Task requirements.
The full listing, exactly as written and with no images, is the expected output.

:::

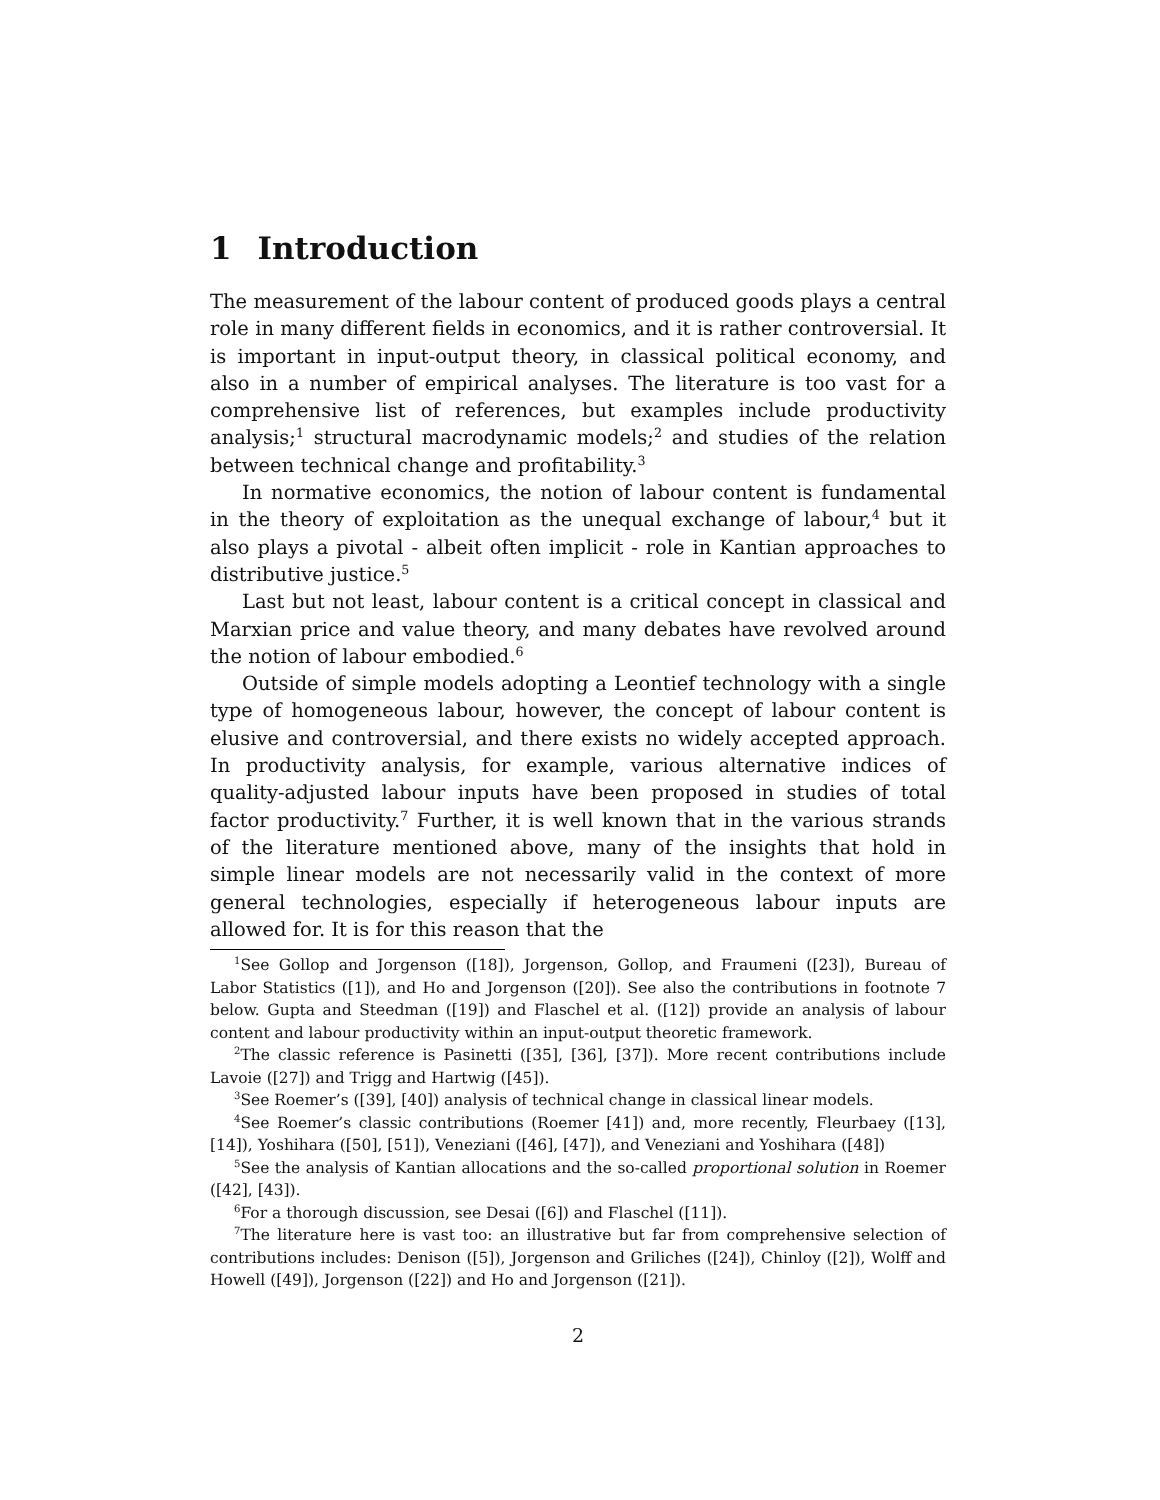1 Introduction
The measurement of the labour content of produced goods plays a central role in many different fields in economics, and it is rather controversial. It is important in input-output theory, in classical political economy, and also in a number of empirical analyses. The literature is too vast for a comprehensive list of references, but examples include productivity analysis;<sup>1</sup> structural macrodynamic models;<sup>2</sup> and studies of the relation between technical change and profitability.<sup>3</sup>
In normative economics, the notion of labour content is fundamental in the theory of exploitation as the unequal exchange of labour,<sup>4</sup> but it also plays a pivotal - albeit often implicit - role in Kantian approaches to distributive justice.<sup>5</sup>
Last but not least, labour content is a critical concept in classical and Marxian price and value theory, and many debates have revolved around the notion of labour embodied.<sup>6</sup>
Outside of simple models adopting a Leontief technology with a single type of homogeneous labour, however, the concept of labour content is elusive and controversial, and there exists no widely accepted approach. In productivity analysis, for example, various alternative indices of quality-adjusted labour inputs have been proposed in studies of total factor productivity.<sup>7</sup> Further, it is well known that in the various strands of the literature mentioned above, many of the insights that hold in simple linear models are not necessarily valid in the context of more general technologies, especially if heterogeneous labour inputs are allowed for. It is for this reason that the
<sup>1</sup> See Gollop and Jorgenson ([18]), Jorgenson, Gollop, and Fraumeni ([23]), Bureau of Labor Statistics ([1]), and Ho and Jorgenson ([20]). See also the contributions in footnote 7 below. Gupta and Steedman ([19]) and Flaschel et al. ([12]) provide an analysis of labour content and labour productivity within an input-output theoretic framework.
<sup>2</sup> The classic reference is Pasinetti ([35], [36], [37]). More recent contributions include Lavoie ([27]) and Trigg and Hartwig ([45]).
<sup>3</sup> See Roemer’s ([39], [40]) analysis of technical change in classical linear models.
<sup>4</sup> See Roemer’s classic contributions (Roemer [41]) and, more recently, Fleurbaey ([13], [14]), Yoshihara ([50], [51]), Veneziani ([46], [47]), and Veneziani and Yoshihara ([48])
<sup>5</sup> See the analysis of Kantian allocations and the so-called proportional solution in Roemer ([42], [43]).
<sup>6</sup> For a thorough discussion, see Desai ([6]) and Flaschel ([11]).
<sup>7</sup> The literature here is vast too: an illustrative but far from comprehensive selection of contributions includes: Denison ([5]), Jorgenson and Griliches ([24]), Chinloy ([2]), Wolff and Howell ([49]), Jorgenson ([22]) and Ho and Jorgenson ([21]).
2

:::

Answer for this exercise.
1 Introduction
The measurement of the labour content of produced goods plays a central role in many different fields in economics, and it is rather controversial. It is important in input-output theory, in classical political economy, and also in a number of empirical analyses. The literature is too vast for a comprehensive list of references, but examples include productivity analysis;<sup>1</sup> structural macrodynamic models;<sup>2</sup> and studies of the relation between technical change and profitability.<sup>3</sup>
In normative economics, the notion of labour content is fundamental in the theory of exploitation as the unequal exchange of labour,<sup>4</sup> but it also plays a pivotal - albeit often implicit - role in Kantian approaches to distributive justice.<sup>5</sup>
Last but not least, labour content is a critical concept in classical and Marxian price and value theory, and many debates have revolved around the notion of labour embodied.<sup>6</sup>
Outside of simple models adopting a Leontief technology with a single type of homogeneous labour, however, the concept of labour content is elusive and controversial, and there exists no widely accepted approach. In productivity analysis, for example, various alternative indices of quality-adjusted labour inputs have been proposed in studies of total factor productivity.<sup>7</sup> Further, it is well known that in the various strands of the literature mentioned above, many of the insights that hold in simple linear models are not necessarily valid in the context of more general technologies, especially if heterogeneous labour inputs are allowed for. It is for this reason that the
<sup>1</sup> See Gollop and Jorgenson ([18]), Jorgenson, Gollop, and Fraumeni ([23]), Bureau of Labor Statistics ([1]), and Ho and Jorgenson ([20]). See also the contributions in footnote 7 below. Gupta and Steedman ([19]) and Flaschel et al. ([12]) provide an analysis of labour content and labour productivity within an input-output theoretic framework.
<sup>2</sup> The classic reference is Pasinetti ([35], [36], [37]). More recent contributions include Lavoie ([27]) and Trigg and Hartwig ([45]).
<sup>3</sup> See Roemer’s ([39], [40]) analysis of technical change in classical linear models.
<sup>4</sup> See Roemer’s classic contributions (Roemer [41]) and, more recently, Fleurbaey ([13], [14]), Yoshihara ([50], [51]), Veneziani ([46], [47]), and Veneziani and Yoshihara ([48])
<sup>5</sup> See the analysis of Kantian allocations and the so-called proportional solution in Roemer ([42], [43]).
<sup>6</sup> For a thorough discussion, see Desai ([6]) and Flaschel ([11]).
<sup>7</sup> The literature here is vast too: an illustrative but far from comprehensive selection of contributions includes: Denison ([5]), Jorgenson and Griliches ([24]), Chinloy ([2]), Wolff and Howell ([49]), Jorgenson ([22]) and Ho and Jorgenson ([21]).
2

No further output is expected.